Task brief
Check every line of the data below for "their". Copy each one that has it.

Saved entries:
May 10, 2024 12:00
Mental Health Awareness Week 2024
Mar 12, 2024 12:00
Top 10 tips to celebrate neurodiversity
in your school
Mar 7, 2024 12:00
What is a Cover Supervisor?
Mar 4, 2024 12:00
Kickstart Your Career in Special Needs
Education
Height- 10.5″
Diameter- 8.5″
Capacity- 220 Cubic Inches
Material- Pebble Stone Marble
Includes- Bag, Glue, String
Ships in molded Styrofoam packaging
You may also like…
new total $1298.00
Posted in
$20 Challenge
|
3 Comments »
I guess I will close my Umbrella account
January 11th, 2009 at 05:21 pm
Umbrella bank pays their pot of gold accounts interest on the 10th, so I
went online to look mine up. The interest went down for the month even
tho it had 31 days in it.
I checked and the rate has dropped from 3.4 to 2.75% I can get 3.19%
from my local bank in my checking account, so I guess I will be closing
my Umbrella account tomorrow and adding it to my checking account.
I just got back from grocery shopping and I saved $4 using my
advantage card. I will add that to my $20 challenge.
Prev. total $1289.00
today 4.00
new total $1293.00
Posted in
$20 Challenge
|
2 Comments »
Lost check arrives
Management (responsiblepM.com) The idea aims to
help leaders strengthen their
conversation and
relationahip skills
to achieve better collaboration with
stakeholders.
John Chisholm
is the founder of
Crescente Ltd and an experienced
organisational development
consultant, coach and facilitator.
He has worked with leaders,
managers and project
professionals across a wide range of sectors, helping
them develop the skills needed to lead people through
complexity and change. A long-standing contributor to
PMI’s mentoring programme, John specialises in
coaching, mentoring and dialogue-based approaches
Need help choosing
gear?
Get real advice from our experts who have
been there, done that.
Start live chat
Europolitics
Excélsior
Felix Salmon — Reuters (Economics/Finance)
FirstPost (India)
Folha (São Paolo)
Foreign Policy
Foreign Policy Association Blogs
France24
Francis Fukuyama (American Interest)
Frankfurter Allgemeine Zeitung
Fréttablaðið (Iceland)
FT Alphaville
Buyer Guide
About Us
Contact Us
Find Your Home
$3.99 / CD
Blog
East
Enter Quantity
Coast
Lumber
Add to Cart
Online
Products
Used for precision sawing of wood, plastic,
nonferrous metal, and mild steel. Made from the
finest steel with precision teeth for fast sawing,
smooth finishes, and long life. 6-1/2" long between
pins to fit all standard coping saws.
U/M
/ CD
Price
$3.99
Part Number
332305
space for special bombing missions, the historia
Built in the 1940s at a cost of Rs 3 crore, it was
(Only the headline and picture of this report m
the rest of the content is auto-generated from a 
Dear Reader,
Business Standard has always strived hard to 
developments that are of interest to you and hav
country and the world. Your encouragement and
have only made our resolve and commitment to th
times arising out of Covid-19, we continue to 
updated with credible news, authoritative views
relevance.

--

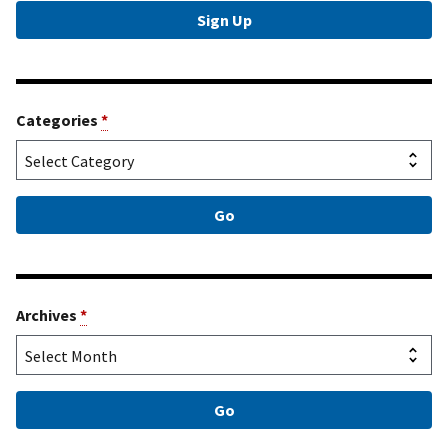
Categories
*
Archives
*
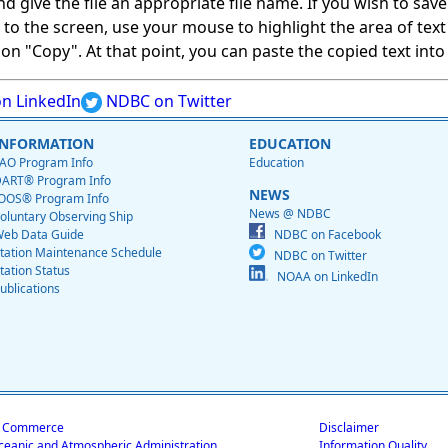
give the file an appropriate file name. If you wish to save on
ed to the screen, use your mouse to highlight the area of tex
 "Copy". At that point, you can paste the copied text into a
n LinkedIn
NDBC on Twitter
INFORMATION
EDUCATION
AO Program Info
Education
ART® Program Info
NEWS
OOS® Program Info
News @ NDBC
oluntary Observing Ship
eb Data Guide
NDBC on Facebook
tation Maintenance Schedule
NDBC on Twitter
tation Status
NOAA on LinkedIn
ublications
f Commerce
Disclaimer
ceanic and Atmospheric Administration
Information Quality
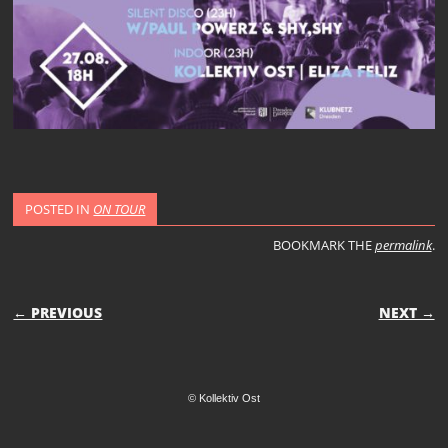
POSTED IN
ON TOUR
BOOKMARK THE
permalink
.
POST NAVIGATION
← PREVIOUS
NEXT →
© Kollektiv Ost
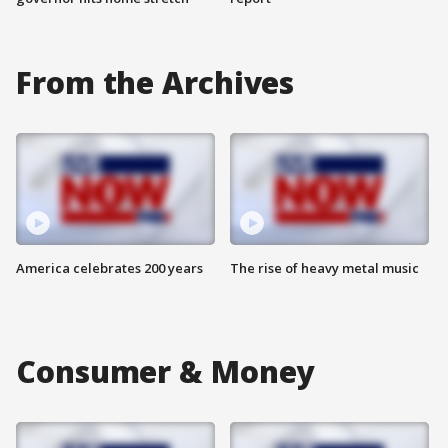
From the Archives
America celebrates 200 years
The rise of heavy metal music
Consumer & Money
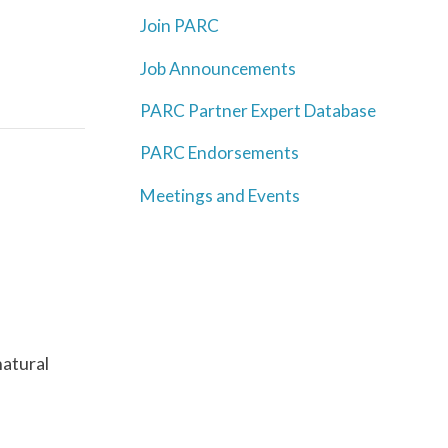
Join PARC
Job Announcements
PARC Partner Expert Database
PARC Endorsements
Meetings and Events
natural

The completed task
Umbrella bank pays their pot of gold accounts interest on the 10th, so I
help leaders strengthen their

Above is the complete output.